● PROBLEM TO SOLVE: Retype the lines from the first one in the records down to the line containing "14: (203, 362, 1.51)", counting both, and leave out any pictures.

● DATA FOR REVIEW:
▬▬▬▬▬▬

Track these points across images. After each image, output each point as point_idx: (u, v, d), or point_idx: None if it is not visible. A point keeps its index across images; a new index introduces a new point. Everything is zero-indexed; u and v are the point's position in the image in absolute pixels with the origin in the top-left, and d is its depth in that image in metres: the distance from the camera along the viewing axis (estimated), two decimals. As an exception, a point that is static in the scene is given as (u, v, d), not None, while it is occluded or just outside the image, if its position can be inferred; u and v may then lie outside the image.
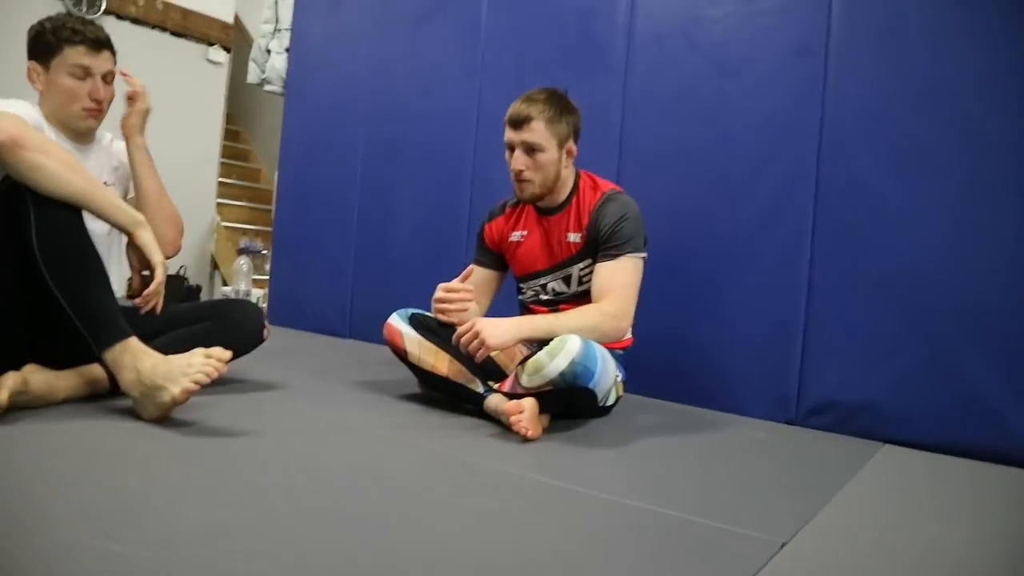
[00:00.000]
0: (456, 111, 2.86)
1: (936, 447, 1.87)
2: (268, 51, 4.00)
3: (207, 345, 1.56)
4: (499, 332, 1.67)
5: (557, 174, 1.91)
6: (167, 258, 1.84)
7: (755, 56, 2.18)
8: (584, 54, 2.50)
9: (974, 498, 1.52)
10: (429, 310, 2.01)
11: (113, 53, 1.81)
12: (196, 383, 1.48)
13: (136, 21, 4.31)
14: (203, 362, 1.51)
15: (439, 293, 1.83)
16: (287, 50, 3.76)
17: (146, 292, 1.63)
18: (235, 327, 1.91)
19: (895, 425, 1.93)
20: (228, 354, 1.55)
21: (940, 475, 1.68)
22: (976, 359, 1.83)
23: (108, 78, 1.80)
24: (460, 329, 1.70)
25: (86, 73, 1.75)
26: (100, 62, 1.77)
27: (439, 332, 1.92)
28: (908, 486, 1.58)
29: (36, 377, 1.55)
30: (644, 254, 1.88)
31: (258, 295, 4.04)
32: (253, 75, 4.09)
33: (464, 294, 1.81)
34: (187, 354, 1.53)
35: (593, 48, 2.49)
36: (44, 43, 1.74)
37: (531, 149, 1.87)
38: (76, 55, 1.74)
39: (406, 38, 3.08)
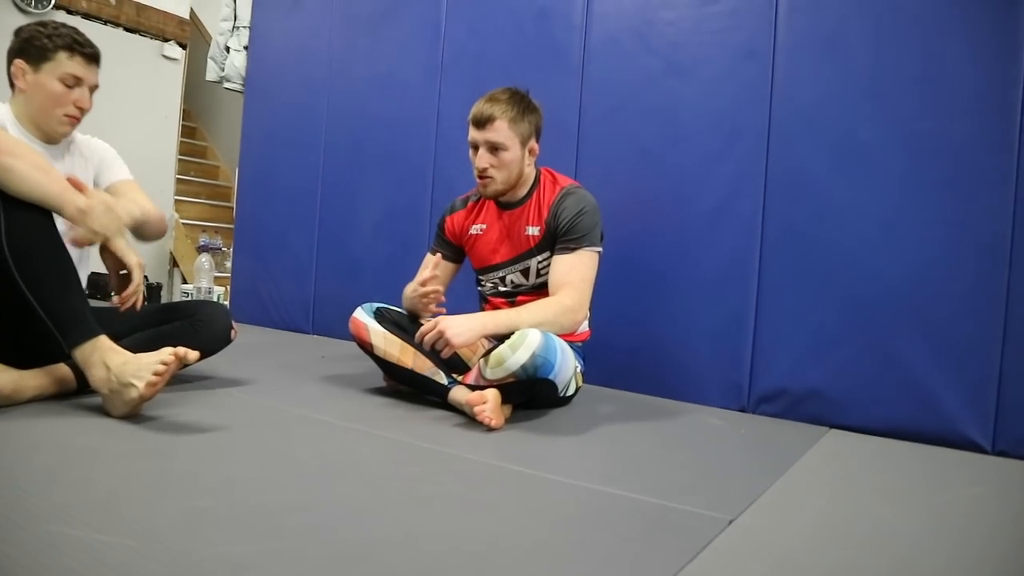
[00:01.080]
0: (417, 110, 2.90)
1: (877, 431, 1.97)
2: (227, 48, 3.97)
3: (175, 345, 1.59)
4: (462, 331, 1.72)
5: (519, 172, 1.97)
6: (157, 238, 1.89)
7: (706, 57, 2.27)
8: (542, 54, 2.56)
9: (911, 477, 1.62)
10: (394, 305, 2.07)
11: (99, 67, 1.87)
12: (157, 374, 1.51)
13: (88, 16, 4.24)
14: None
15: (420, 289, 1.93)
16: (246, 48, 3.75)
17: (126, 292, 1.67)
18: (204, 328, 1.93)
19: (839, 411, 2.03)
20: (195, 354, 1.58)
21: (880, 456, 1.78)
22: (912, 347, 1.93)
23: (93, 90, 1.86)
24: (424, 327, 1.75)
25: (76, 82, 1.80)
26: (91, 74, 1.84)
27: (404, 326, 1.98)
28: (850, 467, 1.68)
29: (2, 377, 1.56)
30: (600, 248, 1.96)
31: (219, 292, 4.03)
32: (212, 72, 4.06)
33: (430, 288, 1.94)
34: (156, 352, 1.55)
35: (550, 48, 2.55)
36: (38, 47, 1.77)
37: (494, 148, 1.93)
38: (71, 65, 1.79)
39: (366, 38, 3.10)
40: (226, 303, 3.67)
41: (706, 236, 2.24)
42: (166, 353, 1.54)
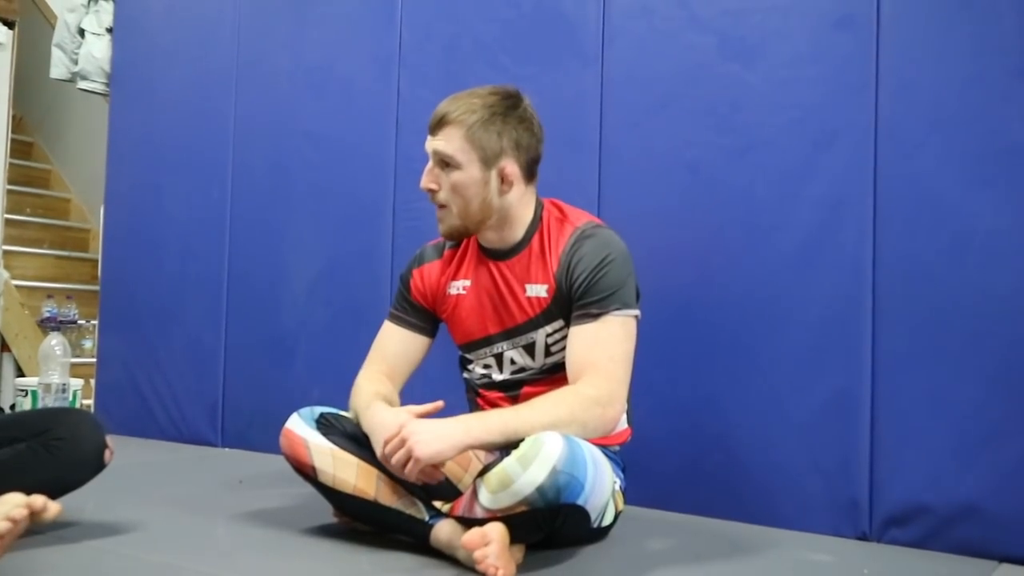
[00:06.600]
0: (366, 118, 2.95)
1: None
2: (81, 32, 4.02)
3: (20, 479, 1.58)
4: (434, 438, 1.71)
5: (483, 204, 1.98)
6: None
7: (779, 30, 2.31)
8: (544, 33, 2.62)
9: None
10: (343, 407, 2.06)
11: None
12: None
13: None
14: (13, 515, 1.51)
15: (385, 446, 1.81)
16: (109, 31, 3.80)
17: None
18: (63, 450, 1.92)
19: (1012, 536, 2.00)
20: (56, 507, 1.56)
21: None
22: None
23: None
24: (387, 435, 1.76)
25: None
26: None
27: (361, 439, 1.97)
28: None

▬▬▬▬▬▬

● FINAL ANSWER:
Track these points across images. After each image, output each point as point_idx: (u, v, d), or point_idx: None if it is not visible. A point keeps its index across images; a new index introduces a new point. Everything is zero-indexed; u and v are the point's position in the image in absolute pixels with the origin in the top-left, and d is its depth in that image in metres: the distance from the camera along the viewing axis (estimated), two decimals. As an exception, a point that is static in the scene is given as (u, v, d), not None, while it is occluded or just outside the image, if its position can be inferred; u and v may then lie outside the image.
[00:00.000]
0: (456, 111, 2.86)
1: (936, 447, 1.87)
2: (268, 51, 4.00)
3: (207, 345, 1.56)
4: (499, 332, 1.67)
5: (557, 174, 1.91)
6: (167, 258, 1.84)
7: (755, 56, 2.18)
8: (584, 54, 2.50)
9: (974, 498, 1.52)
10: (429, 310, 2.01)
11: (113, 53, 1.81)
12: (196, 383, 1.48)
13: (136, 21, 4.31)
14: (203, 362, 1.51)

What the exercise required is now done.